Outland

Sometime in the future, corporations have set up mining bases all over the galaxy. The one on Io (second moon of Jupiter) is the most productive, but is also starting to see an increase in violence among the workers. Sean Connery, a marshall assigned to Io for a year-long tour, decides to investigate the deaths. The movie’s look (grungy, lived-in metal) and tone (exhausted cynicism) are heavily indebted to Alien, and the storyline — in which Connery must face the villains without help from the apathetic workers — has been called a deliberate nod to High Noon. The real problem is that nothing much seems to happen outside of Connery’s detective scenes and the frequent gory deaths of drugged-out workers who expose themselves to the Io atmosphere (1/6th the gravity of Earth) without protection.
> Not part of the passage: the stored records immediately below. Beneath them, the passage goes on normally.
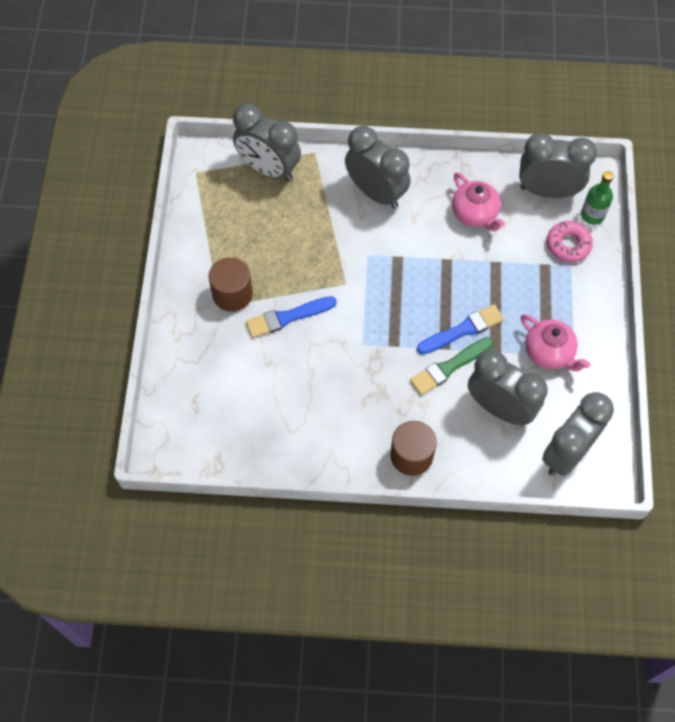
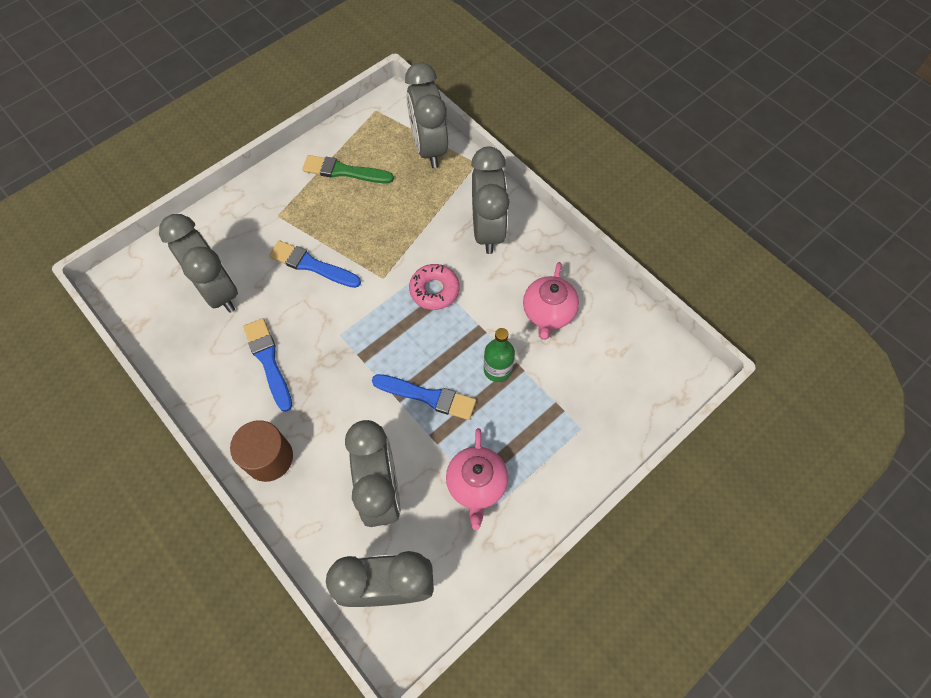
camera: 45 degrees right, 0 degrees up
brown cylinder [209,257,253,312] -> none
green brush [410,337,493,395] -> green brush moved to [302,155,394,183]
grey clock [519,133,597,198] -> grey clock moved to [159,214,238,313]
pink donut [547,221,593,262] -> pink donut moved to [409,264,459,310]
green bottle [581,171,614,225] -> green bottle moved to [484,328,515,382]
none -> blue brush [243,318,292,412]

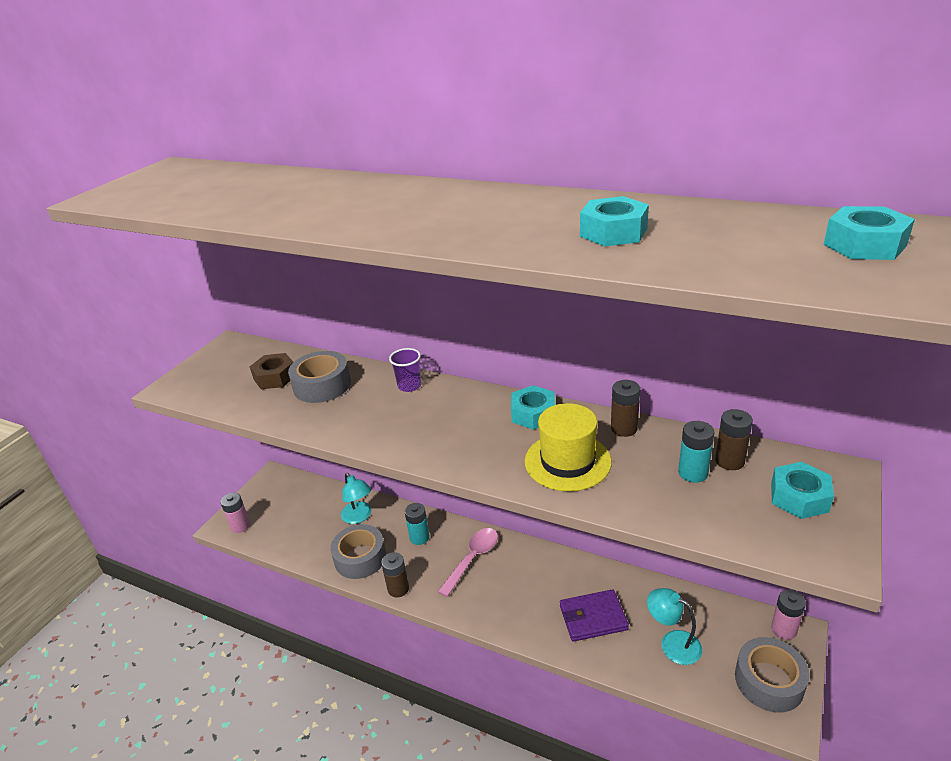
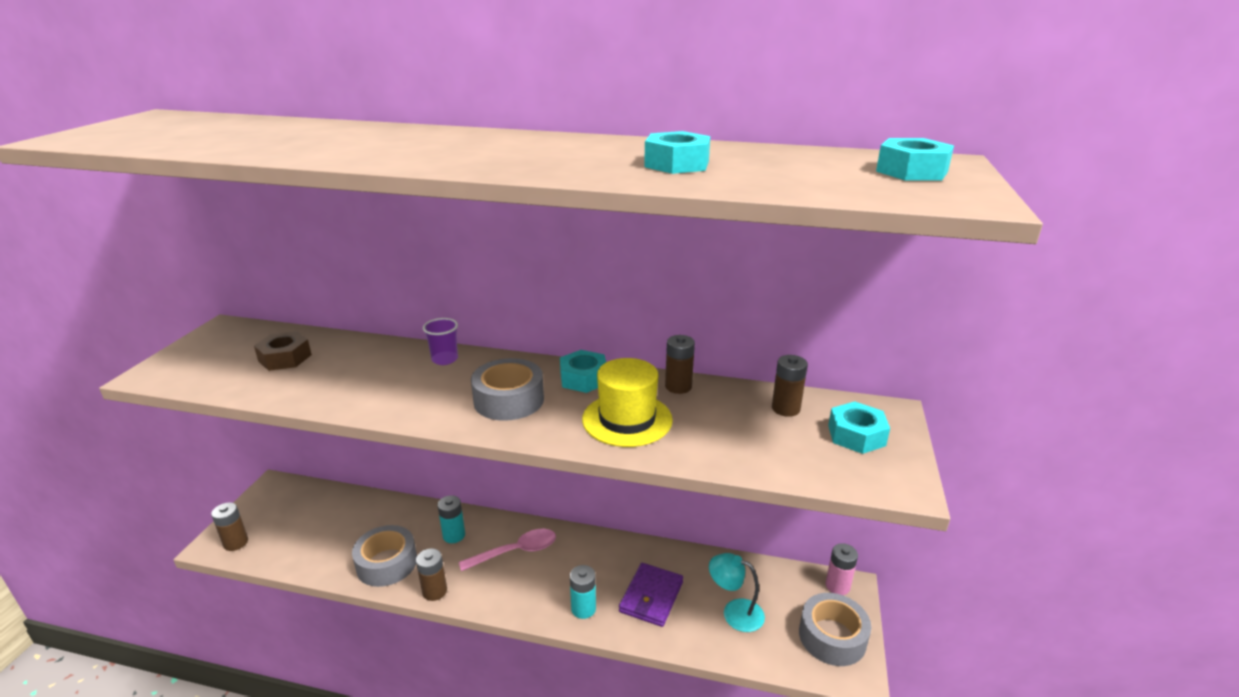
camera: 15 degrees left, 5 degrees down
pink battery [221,493,250,533] -> brown battery [211,502,248,551]
grey tape [288,351,351,403] -> grey tape moved to [471,358,544,421]
turquoise lamp [341,473,371,524] -> none
pink spoon [438,528,498,597] -> pink spoon turned 45 degrees clockwise [459,529,556,571]
purple wallet [560,589,629,642] -> purple wallet turned 45 degrees counterclockwise [619,563,683,627]
turquoise battery [678,421,715,483] -> turquoise battery moved to [570,565,596,619]

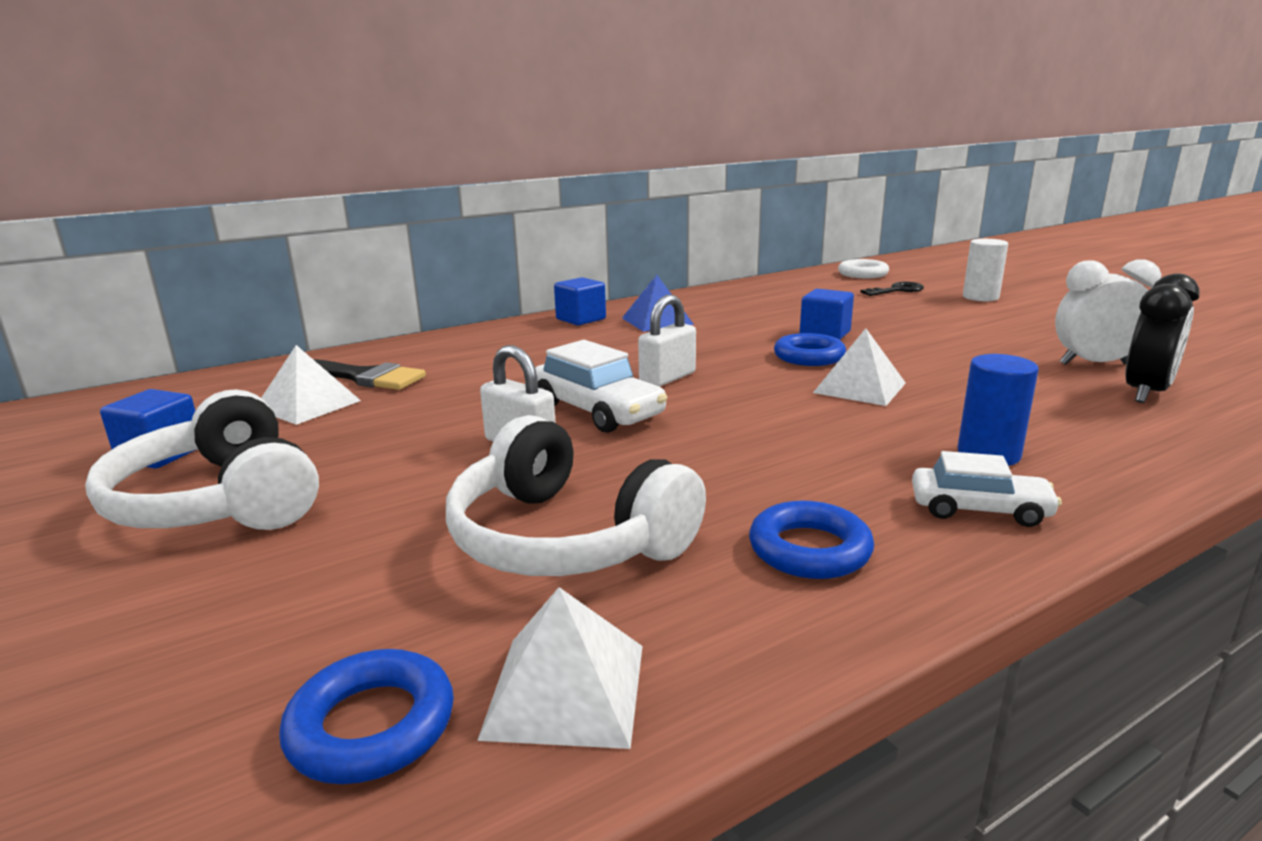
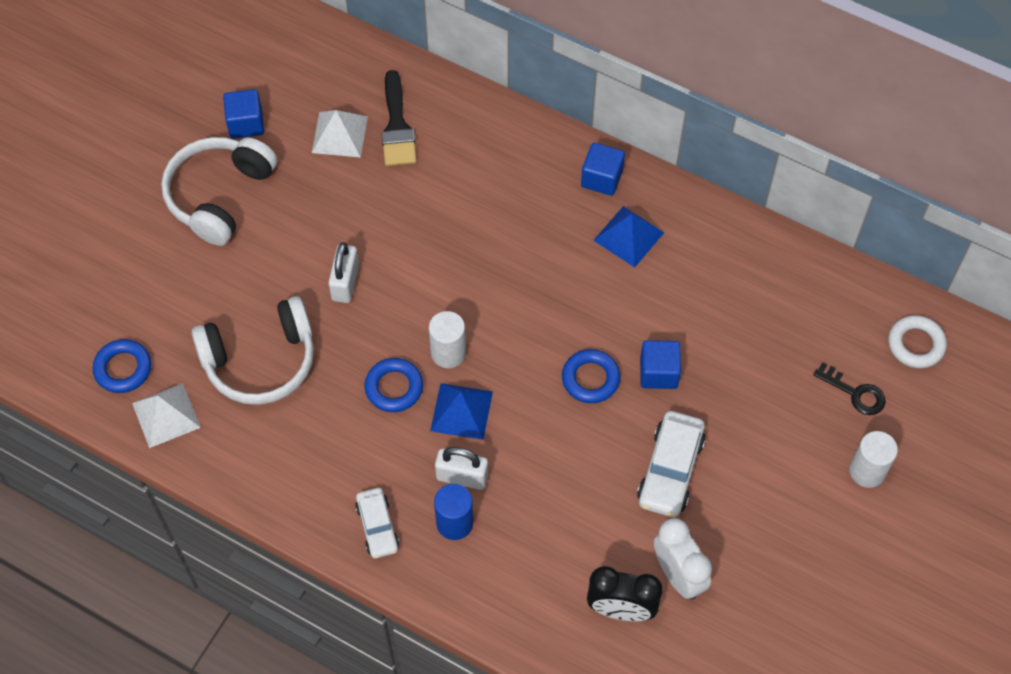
camera: 60 degrees right, 40 degrees up
white headphones [446,415,706,576] -> white headphones turned 120 degrees counterclockwise [192,296,314,405]
white car [535,340,667,433] -> white car moved to [637,411,706,517]
white padlock [638,295,696,387] -> white padlock moved to [435,447,488,490]
blue ring [749,500,874,579] -> blue ring moved to [364,358,423,412]
white pyramid [813,328,906,406] -> none
none -> white cylinder [429,311,466,368]
none -> blue pyramid [430,383,493,440]

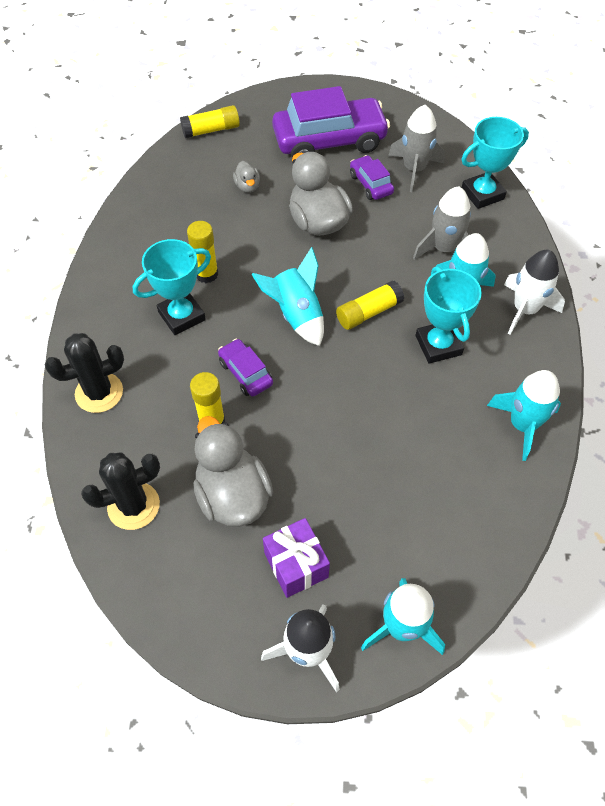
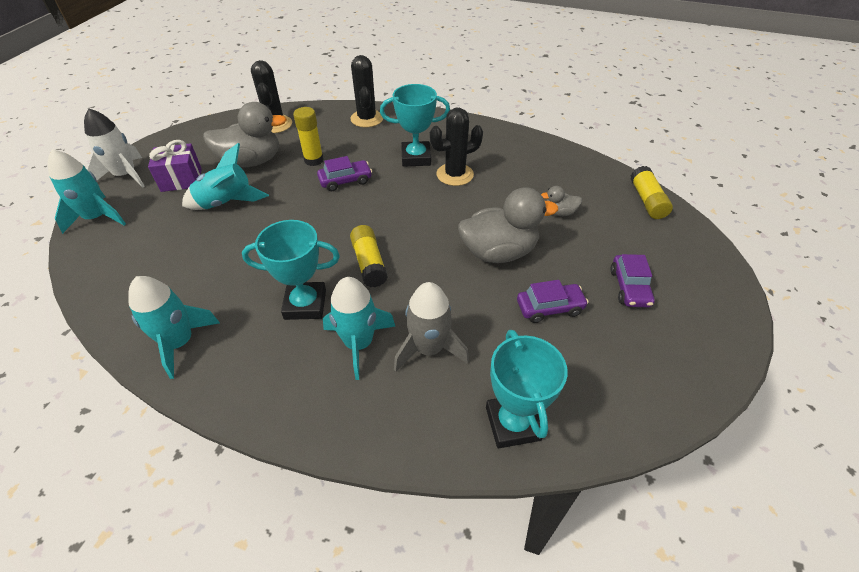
camera: 105 degrees right, 10 degrees down
turquoise trophy [133,239,211,335] -> turquoise trophy turned 75 degrees counterclockwise [380,84,450,167]
yellow glue stick [187,221,219,283] -> black cactus [430,108,483,186]
turquoise rocket [251,247,324,346] -> turquoise rocket moved to [182,143,269,210]
purple car [272,86,390,158] -> purple car [610,254,655,308], size x0.48
grey rocket [388,105,445,192] -> none
white rocket [504,250,565,335] -> none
We just sort of mark time until the arrival of two hit men sent by the corporation to knock Connery out of the way, and Connery isn’t very exciting in the lead; his secret weapon is humor, not bad-ass stoicism, which he’s called upon to lean on almost exclusively here. (The only time he shows some dry wit is when playing off Frances Sternhagen, as a cranky doctor who helps him, or Peter Boyle as the corrupt company manager.) Not as awful as some (like Harlan Ellison in his prolonged diatribe) have said, but not equal to its production and sound design. With James B. Sikking, Steven Berkoff, and some interesting proto-techno music (by Ganymede) in the nightclub scenes.